Data shown:
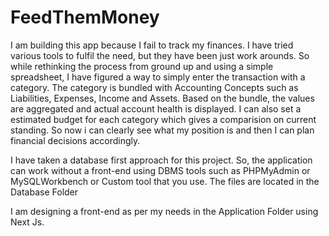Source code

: # FeedThemMoney

I am building this app because I fail to track my finances. I have tried various tools to fulfil the need, but they have been just work arounds. So while rethinking the process from ground up and using a simple spreadsheet, I have figured a way to simply enter the transaction with a category. The category is bundled with Accounting Concepts such as Liabilities, Expenses, Income and Assets. Based on the bundle, the values are aggregated and actual account health is displayed. I can also set a estimated budget for each category which gives a comparision on current standing. So now i can clearly see what my position is and then I can plan financial decisions accordingly.

I have taken a database first approach for this project. So, the application can work without a front-end using DBMS tools such as PHPMyAdmin or MySQLWorkbench or Custom tool that you use. The files are located in the Database Folder

I am designing a front-end as per my needs in the Application Folder using Next Js.

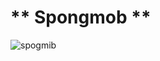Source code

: # ** Spongmob **

![spogmib](https://encrypted-tbn0.gstatic.com/images?q=tbn:ANd9GcSQk5R5xP-YVzqljzgtj-NWACVamXvNRmvL6eX1l-gNB84bG4Nxcw&s)

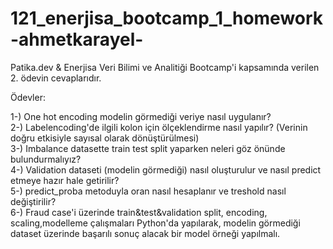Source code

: # 121_enerjisa_bootcamp_1_homework-ahmetkarayel-  

Patika.dev & Enerjisa Veri Bilimi ve Analitiği Bootcamp'i kapsamında verilen 2. ödevin cevaplarıdır.

Ödevler:

1-) One hot encoding modelin görmediği veriye nasıl uygulanır?  
2-) Labelencoding'de ilgili kolon için ölçeklendirme nasıl yapılır? (Verinin doğru etkisiyle sayısal olarak dönüştürülmesi)  
3-) Imbalance datasette train test split yaparken neleri göz önünde bulundurmalıyız?  
4-) Validation dataseti (modelin görmediği) nasıl oluşturulur ve nasıl predict etmeye hazır hale getirilir?  
5-) predict_proba metoduyla oran nasıl hesaplanır ve treshold nasıl değiştirilir?  
6-) Fraud case'i üzerinde train&test&validation split, encoding, scaling,modelleme çalışmaları Python'da yapılarak, modelin görmediği dataset üzerinde başarılı sonuç alacak bir model örneği yapılmalı.
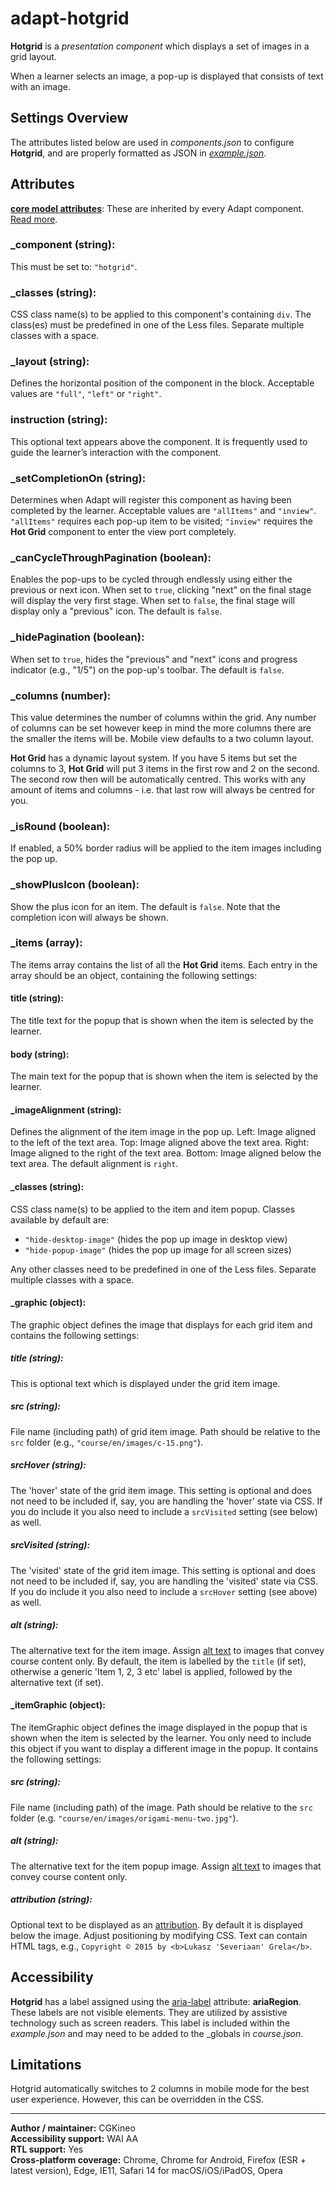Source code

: # adapt-hotgrid

**Hotgrid** is a _presentation component_ which displays a set of images in a grid layout.

When a learner selects an image, a pop-up is displayed that consists of text with an image.

## Settings Overview

The attributes listed below are used in _components.json_ to configure **Hotgrid**, and are properly formatted as JSON in [_example.json_](https://github.com/cgkineo/adapt-hotgrid/blob/master/example.json).

## Attributes

[**core model attributes**](https://github.com/adaptlearning/adapt_framework/wiki/Core-model-attributes): These are inherited by every Adapt component. [Read more](https://github.com/adaptlearning/adapt_framework/wiki/Core-model-attributes).

### \_component (string):
This must be set to: `"hotgrid"`.

### \_classes (string):
CSS class name(s) to be applied to this component's containing `div`. The class(es) must be predefined in one of the Less files. Separate multiple classes with a space.

### \_layout (string):
Defines the horizontal position of the component in the block. Acceptable values are `"full"`, `"left"` or `"right"`.

### instruction (string):
This optional text appears above the component. It is frequently used to guide the learner’s interaction with the component.

### \_setCompletionOn (string):
Determines when Adapt will register this component as having been completed by the learner. Acceptable values are `"allItems"` and `"inview"`. `"allItems"` requires each pop-up item to be visited; `"inview"` requires the **Hot Grid** component to enter the view port completely.

### \_canCycleThroughPagination (boolean):
Enables the pop-ups to be cycled through endlessly using either the previous or next icon. When set to `true`, clicking "next" on the final stage will display the very first stage. When set to `false`, the final stage will display only a "previous" icon. The default is `false`.

### \_hidePagination (boolean):
When set to `true`, hides the "previous" and "next" icons and progress indicator (e.g., "1/5") on the pop-up's toolbar. The default is `false`.

### \_columns (number):
This value determines the number of columns within the grid. Any number of columns can be set however keep in mind the more columns there are the smaller the items will be. Mobile view defaults to a two column layout.

**Hot Grid** has a dynamic layout system. If you have 5 items but set the columns to 3, **Hot Grid** will put 3 items in the first row and 2 on the second. The second row then will be automatically centred. This works with any amount of items and columns - i.e. that last row will always be centred for you.

### \_isRound (boolean):
If enabled, a 50% border radius will be applied to the item images including the pop up.

### \_showPlusIcon (boolean):
Show the plus icon for an item. The default is `false`. Note that the completion icon will always be shown.

### \_items (array):
The items array contains the list of all the **Hot Grid** items. Each entry in the array should be an object, containing the following settings:

#### title (string):
The title text for the popup that is shown when the item is selected by the learner.

#### body (string):
The main text for the popup that is shown when the item is selected by the learner.

#### \_imageAlignment (string):
Defines the alignment of the item image in the pop up. Left: Image aligned to the left of the text area. Top: Image aligned above the text area. Right: Image aligned to the right of the text area. Bottom: Image aligned below the text area. The default alignment is `right`.

#### \_classes (string):
CSS class name(s) to be applied to the item and item popup. Classes available by default are:
* `"hide-desktop-image"` (hides the pop up image in desktop view)
* `"hide-popup-image"` (hides the pop up image for all screen sizes)

Any other classes need to be predefined in one of the Less files. Separate multiple classes with a space.

#### \_graphic (object):
The graphic object defines the image that displays for each grid item and contains the following settings:

##### title (string):
This is optional text which is displayed under the grid item image.

##### src (string):
File name (including path) of grid item image. Path should be relative to the `src` folder (e.g., `"course/en/images/c-15.png"`).

##### srcHover (string):
The 'hover' state of the grid item image. This setting is optional and does not need to be included if, say, you are handling the 'hover' state via CSS. If you do include it you also need to include a `srcVisited` setting (see below) as well.

##### srcVisited (string):
The 'visited' state of the grid item image. This setting is optional and does not need to be included if, say, you are handling the 'visited' state via CSS. If you do include it you also need to include a `srcHover` setting (see above) as well.

##### alt (string):
The alternative text for the item image. Assign [alt text](https://github.com/adaptlearning/adapt_framework/wiki/Providing-good-alt-text) to images that convey course content only. By default, the item is labelled by the `title` (if set), otherwise a generic 'Item 1, 2, 3 etc' label is applied, followed by the alternative text (if set).

#### \_itemGraphic (object):
The itemGraphic object defines the image displayed in the popup that is shown when the item is selected by the learner. You only need to include this object if you want to display a different image in the popup. It contains the following settings:

##### src (string):
File name (including path) of the image. Path should be relative to the `src` folder (e.g. `"course/en/images/origami-menu-two.jpg"`).

##### alt (string):
The alternative text for the item popup image. Assign [alt text](https://github.com/adaptlearning/adapt_framework/wiki/Providing-good-alt-text) to images that convey course content only.

##### attribution (string):
Optional text to be displayed as an [attribution](https://wiki.creativecommons.org/Best_practices_for_attribution). By default it is displayed below the image. Adjust positioning by modifying CSS. Text can contain HTML tags, e.g., `Copyright © 2015 by <b>Lukasz 'Severiaan' Grela</b>`.

## Accessibility
**Hotgrid** has a label assigned using the [aria-label](https://github.com/adaptlearning/adapt_framework/wiki/Aria-Labels) attribute: **ariaRegion**. These labels are not visible elements. They are utilized by assistive technology such as screen readers. This label is included within the _example.json_ and may need to be added to the \_globals in _course.json_.

## Limitations
Hotgrid automatically switches to 2 columns in mobile mode for the best user experience. However, this can be overridden in the CSS.

---

**Author / maintainer:** CGKineo<br>
**Accessibility support:** WAI AA<br> 
**RTL support:** Yes<br>
**Cross-platform coverage:** Chrome, Chrome for Android, Firefox (ESR + latest version), Edge, IE11, Safari 14 for macOS/iOS/iPadOS, Opera<br> 
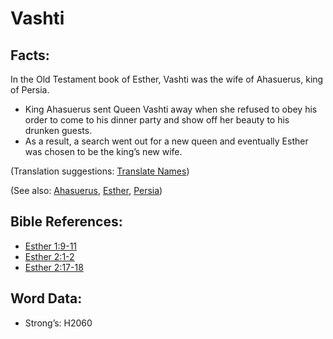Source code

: # Vashti

## Facts:

In the Old Testament book of Esther, Vashti was the wife of Ahasuerus, king of Persia.

* King Ahasuerus sent Queen Vashti away when she refused to obey his order to come to his dinner party and show off her beauty to his drunken guests.
* As a result, a search went out for a new queen and eventually Esther was chosen to be the king’s new wife.

(Translation suggestions: [Translate Names](rc://en/ta/man/translate/translate-names))

(See also: [Ahasuerus](../names/ahasuerus.md), [Esther](../names/esther.md), [Persia](../names/persia.md))

## Bible References:

* [Esther 1:9-11](rc://en/tn/help/est/01/09)
* [Esther 2:1-2](rc://en/tn/help/est/02/01)
* [Esther 2:17-18](rc://en/tn/help/est/02/17)

## Word Data:

* Strong’s: H2060
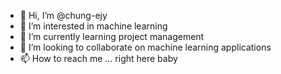- 👋 Hi, I’m @chung-ejy
- 👀 I’m interested in machine learning
- 🌱 I’m currently learning project management
- 💞️ I’m looking to collaborate on machine learning applications
- 📫 How to reach me ... right here baby

<!---
chung-ejy/chung-ejy is a ✨ special ✨ repository because its `README.md` (this file) appears on your GitHub profile.
You can click the Preview link to take a look at your changes.
--->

Action item: Reproduce the stretch from the line containing "## Attributes" through the line containing "Enables the pop-ups", renaming "stage" to "slide" and leaving everything else unchanged.

Answer for this exercise:
## Attributes

[**core model attributes**](https://github.com/adaptlearning/adapt_framework/wiki/Core-model-attributes): These are inherited by every Adapt component. [Read more](https://github.com/adaptlearning/adapt_framework/wiki/Core-model-attributes).

### \_component (string):
This must be set to: `"hotgrid"`.

### \_classes (string):
CSS class name(s) to be applied to this component's containing `div`. The class(es) must be predefined in one of the Less files. Separate multiple classes with a space.

### \_layout (string):
Defines the horizontal position of the component in the block. Acceptable values are `"full"`, `"left"` or `"right"`.

### instruction (string):
This optional text appears above the component. It is frequently used to guide the learner’s interaction with the component.

### \_setCompletionOn (string):
Determines when Adapt will register this component as having been completed by the learner. Acceptable values are `"allItems"` and `"inview"`. `"allItems"` requires each pop-up item to be visited; `"inview"` requires the **Hot Grid** component to enter the view port completely.

### \_canCycleThroughPagination (boolean):
Enables the pop-ups to be cycled through endlessly using either the previous or next icon. When set to `true`, clicking "next" on the final slide will display the very first slide. When set to `false`, the final slide will display only a "previous" icon. The default is `false`.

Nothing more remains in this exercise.